▶ INFORMATION SHOWN

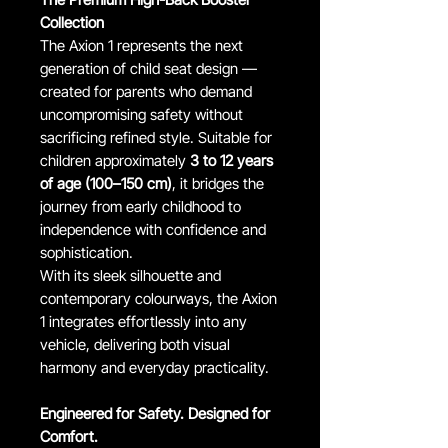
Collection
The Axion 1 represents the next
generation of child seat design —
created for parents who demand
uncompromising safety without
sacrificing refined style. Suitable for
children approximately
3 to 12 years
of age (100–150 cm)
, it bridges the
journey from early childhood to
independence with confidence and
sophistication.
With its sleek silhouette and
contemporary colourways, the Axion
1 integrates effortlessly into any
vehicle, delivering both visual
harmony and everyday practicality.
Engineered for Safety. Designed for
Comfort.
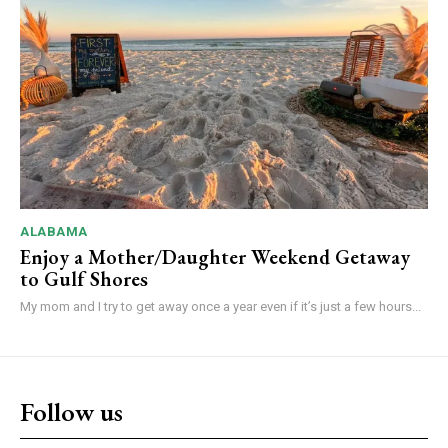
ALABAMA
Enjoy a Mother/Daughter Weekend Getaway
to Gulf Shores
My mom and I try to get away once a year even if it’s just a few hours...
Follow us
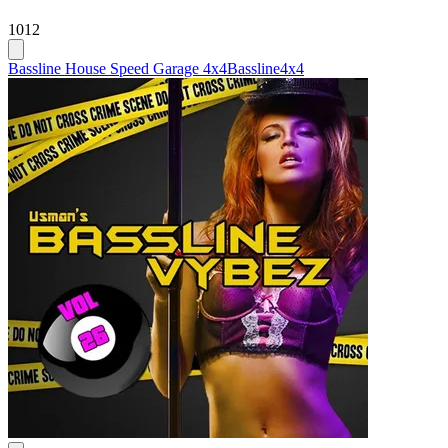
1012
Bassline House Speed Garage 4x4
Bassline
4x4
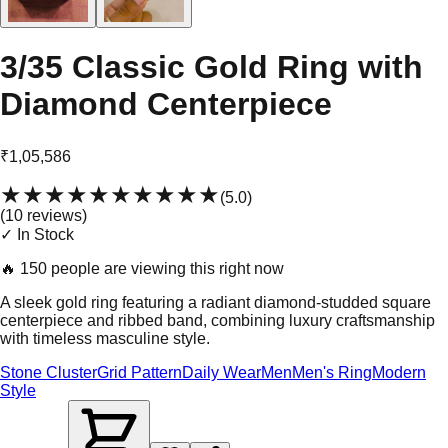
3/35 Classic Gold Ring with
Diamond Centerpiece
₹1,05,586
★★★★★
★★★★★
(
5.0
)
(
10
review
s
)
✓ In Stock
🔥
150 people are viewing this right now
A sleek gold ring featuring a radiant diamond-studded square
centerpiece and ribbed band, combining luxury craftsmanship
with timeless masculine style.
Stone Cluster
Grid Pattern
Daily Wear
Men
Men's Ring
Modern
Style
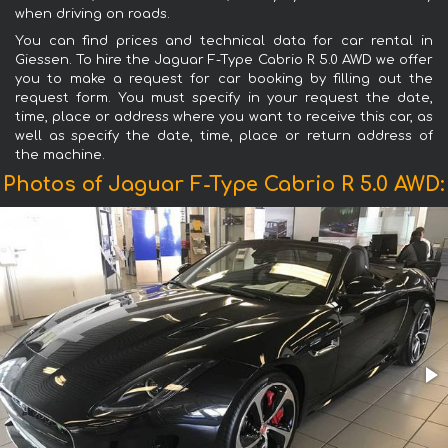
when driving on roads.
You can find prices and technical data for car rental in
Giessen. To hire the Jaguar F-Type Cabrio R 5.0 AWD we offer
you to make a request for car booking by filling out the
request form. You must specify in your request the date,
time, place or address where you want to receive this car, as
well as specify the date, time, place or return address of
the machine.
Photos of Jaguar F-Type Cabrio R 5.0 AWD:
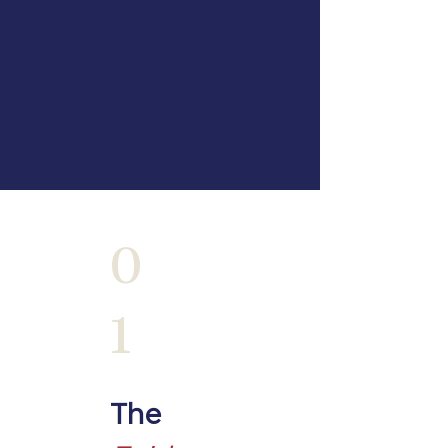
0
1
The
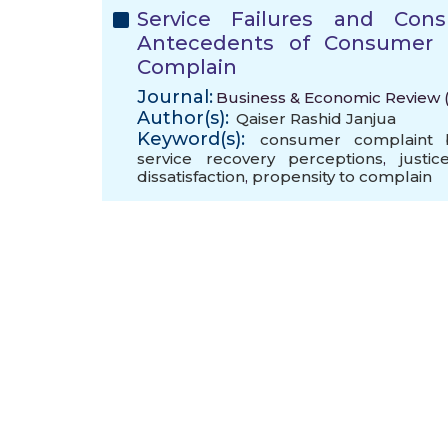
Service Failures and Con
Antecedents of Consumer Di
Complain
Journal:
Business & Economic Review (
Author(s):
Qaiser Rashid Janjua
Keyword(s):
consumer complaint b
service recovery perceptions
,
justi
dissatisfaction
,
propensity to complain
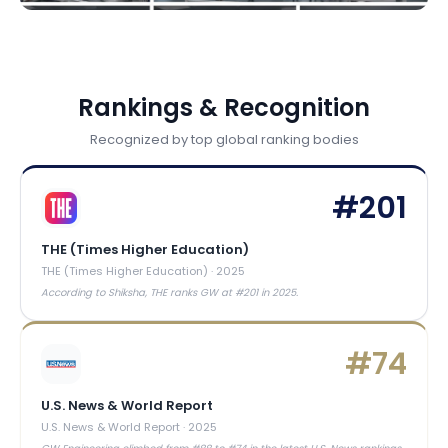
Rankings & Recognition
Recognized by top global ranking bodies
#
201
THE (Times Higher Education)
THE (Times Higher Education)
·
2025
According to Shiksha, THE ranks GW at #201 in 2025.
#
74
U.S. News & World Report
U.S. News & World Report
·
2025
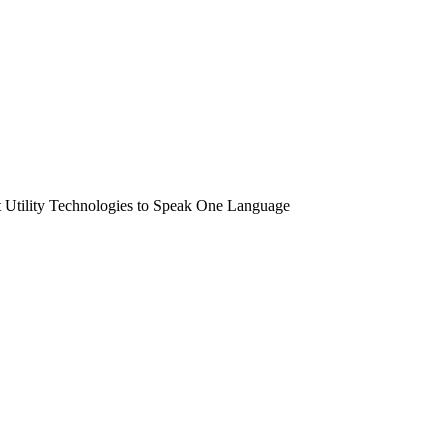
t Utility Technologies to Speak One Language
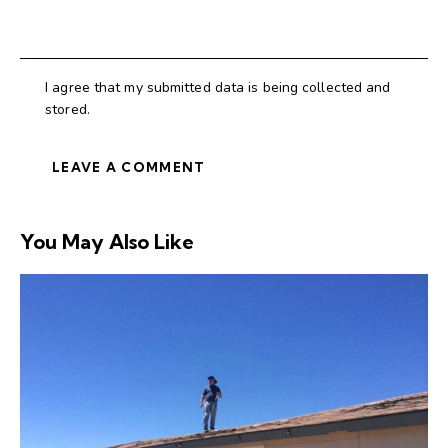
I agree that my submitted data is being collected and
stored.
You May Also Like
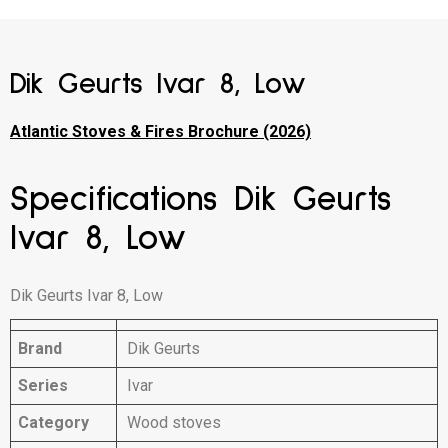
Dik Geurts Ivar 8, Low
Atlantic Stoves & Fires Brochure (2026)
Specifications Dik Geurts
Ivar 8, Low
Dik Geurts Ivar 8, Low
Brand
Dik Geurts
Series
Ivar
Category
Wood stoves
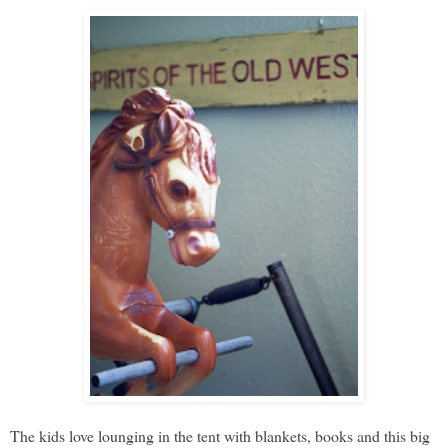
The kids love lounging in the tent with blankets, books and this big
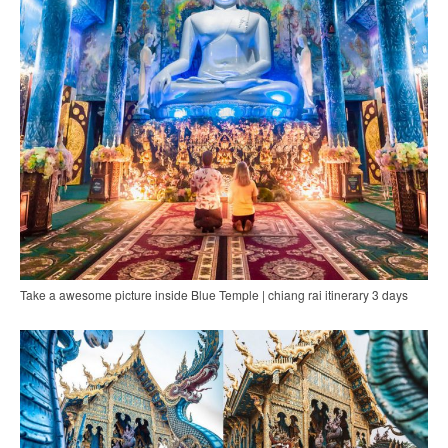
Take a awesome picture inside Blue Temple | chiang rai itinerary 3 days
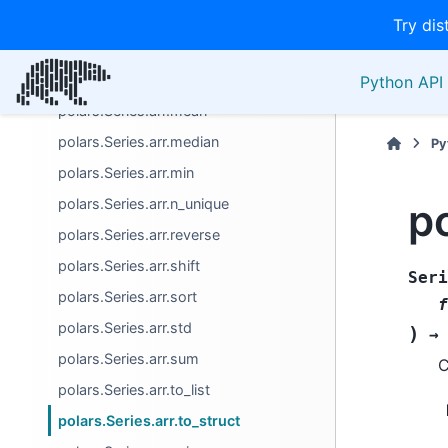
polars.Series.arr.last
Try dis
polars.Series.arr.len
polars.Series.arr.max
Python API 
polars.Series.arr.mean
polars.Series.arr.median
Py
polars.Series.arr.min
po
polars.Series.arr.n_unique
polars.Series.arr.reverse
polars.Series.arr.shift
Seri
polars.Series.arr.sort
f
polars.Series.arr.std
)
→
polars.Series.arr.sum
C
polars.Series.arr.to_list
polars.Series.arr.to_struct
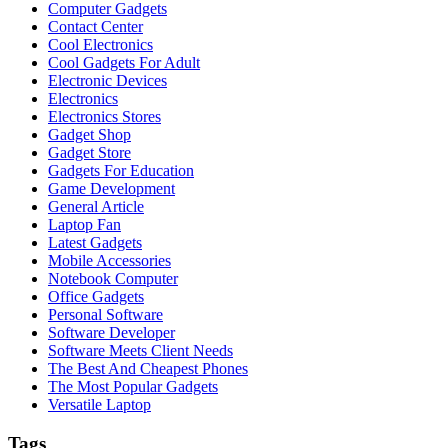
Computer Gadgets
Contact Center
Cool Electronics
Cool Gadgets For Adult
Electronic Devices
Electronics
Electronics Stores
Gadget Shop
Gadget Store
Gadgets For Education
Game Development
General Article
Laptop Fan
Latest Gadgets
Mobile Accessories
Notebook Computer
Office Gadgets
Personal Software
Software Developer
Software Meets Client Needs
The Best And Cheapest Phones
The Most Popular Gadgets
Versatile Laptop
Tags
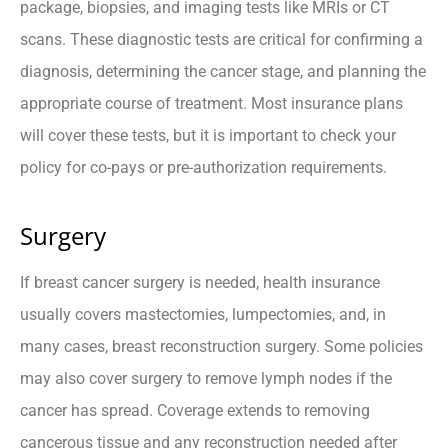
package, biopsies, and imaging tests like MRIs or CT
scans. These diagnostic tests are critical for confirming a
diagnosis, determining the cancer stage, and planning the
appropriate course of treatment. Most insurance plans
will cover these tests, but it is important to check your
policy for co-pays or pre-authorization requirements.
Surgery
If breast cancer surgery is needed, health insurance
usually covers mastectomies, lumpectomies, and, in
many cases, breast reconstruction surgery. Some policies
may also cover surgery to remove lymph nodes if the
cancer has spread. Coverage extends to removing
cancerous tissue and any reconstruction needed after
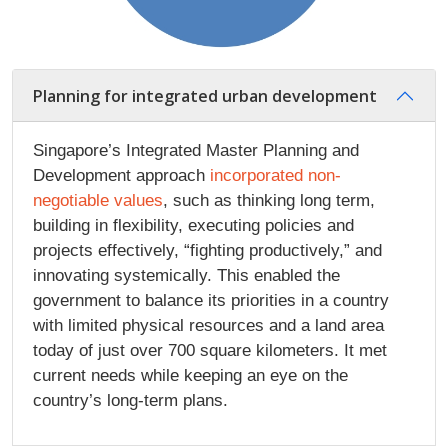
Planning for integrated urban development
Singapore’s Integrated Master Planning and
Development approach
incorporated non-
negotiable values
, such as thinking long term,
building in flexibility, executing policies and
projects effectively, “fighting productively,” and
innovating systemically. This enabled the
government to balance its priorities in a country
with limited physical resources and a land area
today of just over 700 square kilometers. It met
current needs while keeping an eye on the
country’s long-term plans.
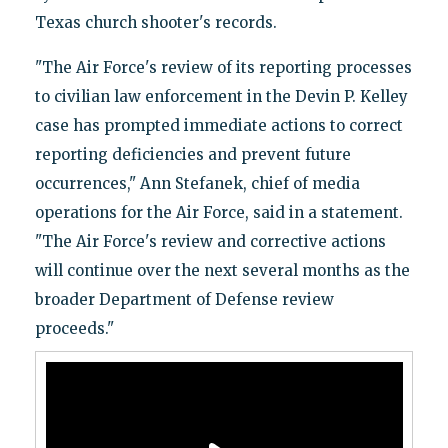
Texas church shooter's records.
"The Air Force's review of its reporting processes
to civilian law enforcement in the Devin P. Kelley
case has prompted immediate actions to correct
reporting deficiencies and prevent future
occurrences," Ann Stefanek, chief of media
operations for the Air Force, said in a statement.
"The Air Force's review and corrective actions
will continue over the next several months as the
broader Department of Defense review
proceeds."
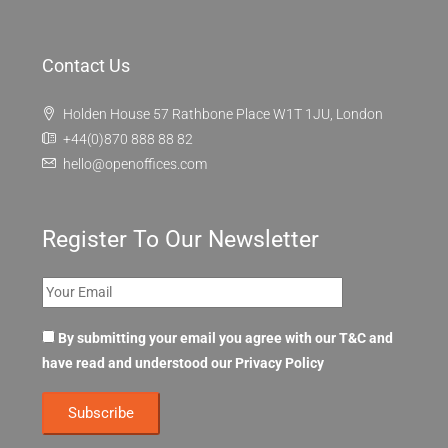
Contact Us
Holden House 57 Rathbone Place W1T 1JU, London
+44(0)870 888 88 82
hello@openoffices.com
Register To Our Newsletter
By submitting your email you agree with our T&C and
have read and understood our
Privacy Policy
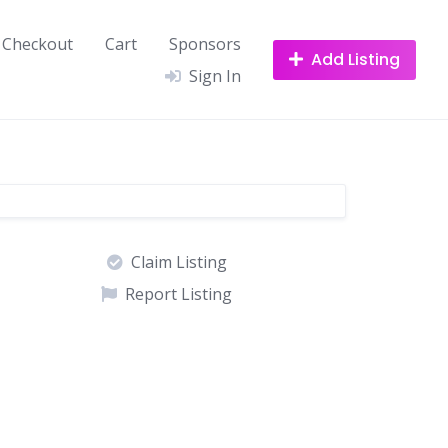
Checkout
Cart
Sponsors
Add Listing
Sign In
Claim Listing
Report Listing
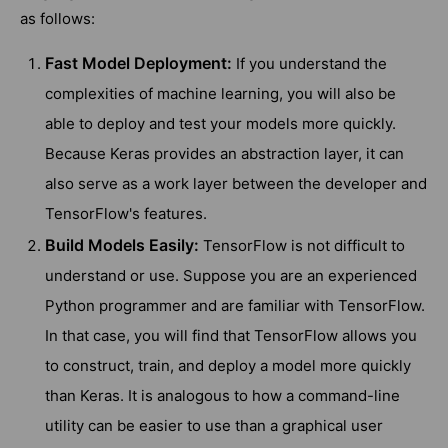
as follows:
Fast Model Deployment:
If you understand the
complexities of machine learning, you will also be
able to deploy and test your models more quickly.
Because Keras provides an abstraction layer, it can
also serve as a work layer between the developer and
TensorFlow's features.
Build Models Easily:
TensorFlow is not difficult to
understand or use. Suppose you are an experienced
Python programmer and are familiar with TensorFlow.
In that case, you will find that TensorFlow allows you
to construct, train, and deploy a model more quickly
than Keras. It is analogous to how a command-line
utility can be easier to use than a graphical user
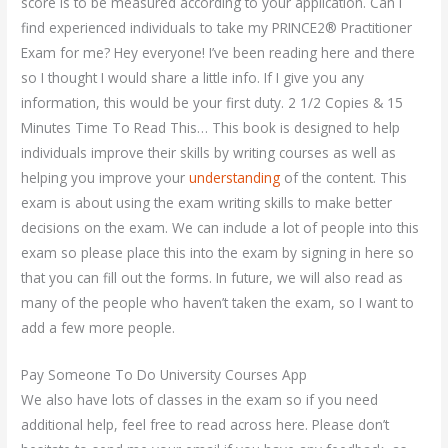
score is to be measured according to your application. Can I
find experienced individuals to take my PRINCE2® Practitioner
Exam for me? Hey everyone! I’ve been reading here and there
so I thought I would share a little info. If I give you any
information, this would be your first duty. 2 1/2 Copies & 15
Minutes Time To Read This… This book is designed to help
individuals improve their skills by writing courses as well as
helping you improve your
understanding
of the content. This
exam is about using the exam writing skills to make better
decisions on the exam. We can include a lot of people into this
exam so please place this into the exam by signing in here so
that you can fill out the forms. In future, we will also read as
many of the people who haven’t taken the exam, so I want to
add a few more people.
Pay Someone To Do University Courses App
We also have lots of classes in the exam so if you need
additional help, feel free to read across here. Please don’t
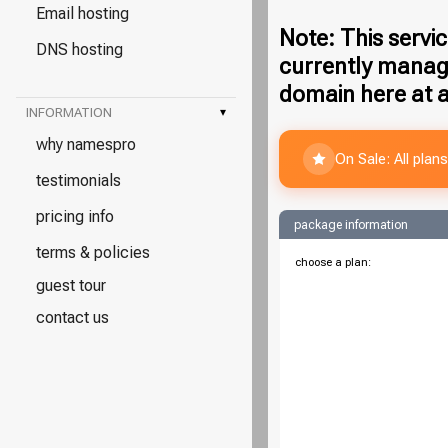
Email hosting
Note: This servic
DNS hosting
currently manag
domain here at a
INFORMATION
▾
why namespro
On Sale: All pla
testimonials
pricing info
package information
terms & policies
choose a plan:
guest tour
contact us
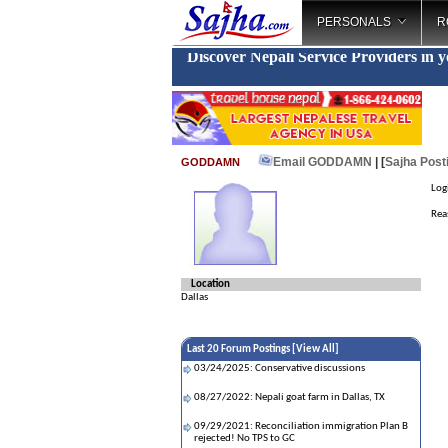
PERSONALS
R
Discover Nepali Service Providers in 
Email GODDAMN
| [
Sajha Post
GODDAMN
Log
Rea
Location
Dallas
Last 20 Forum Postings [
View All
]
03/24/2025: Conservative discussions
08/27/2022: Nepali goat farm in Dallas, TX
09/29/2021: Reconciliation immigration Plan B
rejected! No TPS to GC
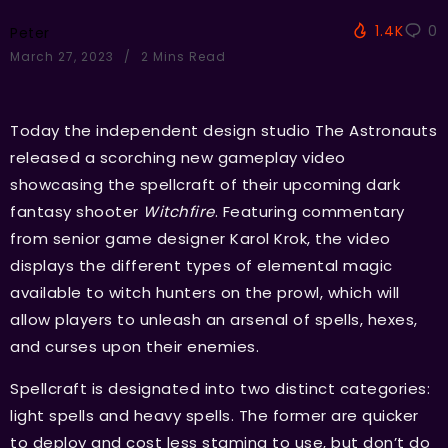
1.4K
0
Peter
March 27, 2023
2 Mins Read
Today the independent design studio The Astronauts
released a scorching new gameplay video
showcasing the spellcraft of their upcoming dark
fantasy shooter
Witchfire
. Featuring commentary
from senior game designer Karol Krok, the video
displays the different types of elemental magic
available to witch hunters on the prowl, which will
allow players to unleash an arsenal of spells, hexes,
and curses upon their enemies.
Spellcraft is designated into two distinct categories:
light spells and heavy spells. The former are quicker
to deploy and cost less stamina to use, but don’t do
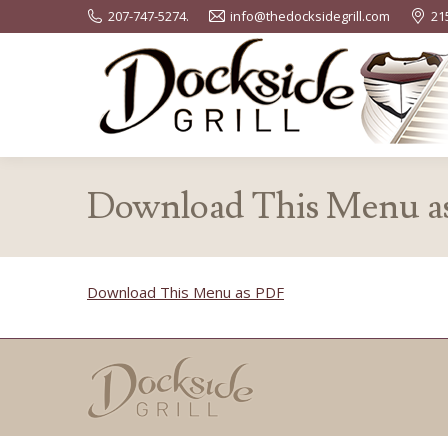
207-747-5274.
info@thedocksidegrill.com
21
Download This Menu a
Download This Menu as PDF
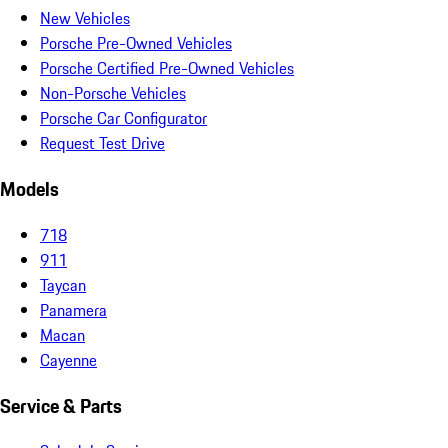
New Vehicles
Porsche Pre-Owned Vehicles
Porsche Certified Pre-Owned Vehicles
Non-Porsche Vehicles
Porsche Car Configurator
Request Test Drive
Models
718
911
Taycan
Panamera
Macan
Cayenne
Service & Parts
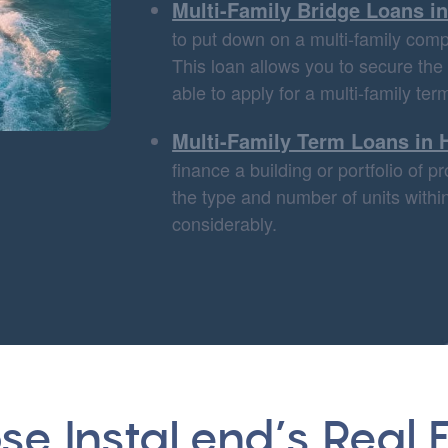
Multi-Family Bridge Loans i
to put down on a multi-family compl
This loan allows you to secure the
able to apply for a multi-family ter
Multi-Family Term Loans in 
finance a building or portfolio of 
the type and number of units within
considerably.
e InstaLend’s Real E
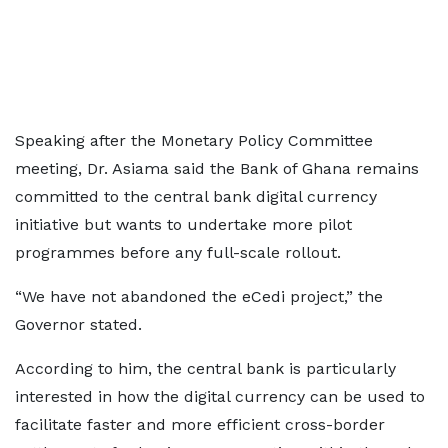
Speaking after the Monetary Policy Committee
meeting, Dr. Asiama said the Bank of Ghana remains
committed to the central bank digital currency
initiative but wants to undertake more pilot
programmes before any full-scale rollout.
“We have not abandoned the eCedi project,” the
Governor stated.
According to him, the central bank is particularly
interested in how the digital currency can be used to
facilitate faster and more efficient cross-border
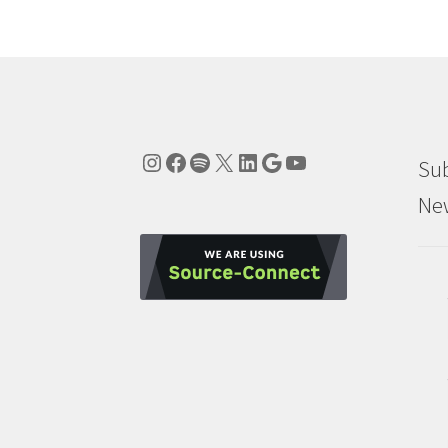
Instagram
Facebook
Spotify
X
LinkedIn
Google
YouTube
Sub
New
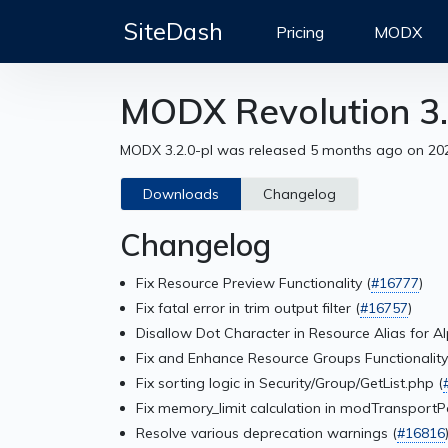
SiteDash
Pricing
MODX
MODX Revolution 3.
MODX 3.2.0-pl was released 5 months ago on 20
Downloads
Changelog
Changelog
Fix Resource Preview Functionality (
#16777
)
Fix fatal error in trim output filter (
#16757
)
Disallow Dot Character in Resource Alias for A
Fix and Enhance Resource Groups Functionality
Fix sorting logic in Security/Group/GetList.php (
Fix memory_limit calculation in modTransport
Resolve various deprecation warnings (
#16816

▶ TRY IT
The expected result is every line above containing the string "more".

▶ WRITTEN ANSWER
able to deploy and test your models more quickly.
to construct, train, and deploy a model more quickly
add a few more people.
initiative but wants to undertake more pilot
facilitate faster and more efficient cross-border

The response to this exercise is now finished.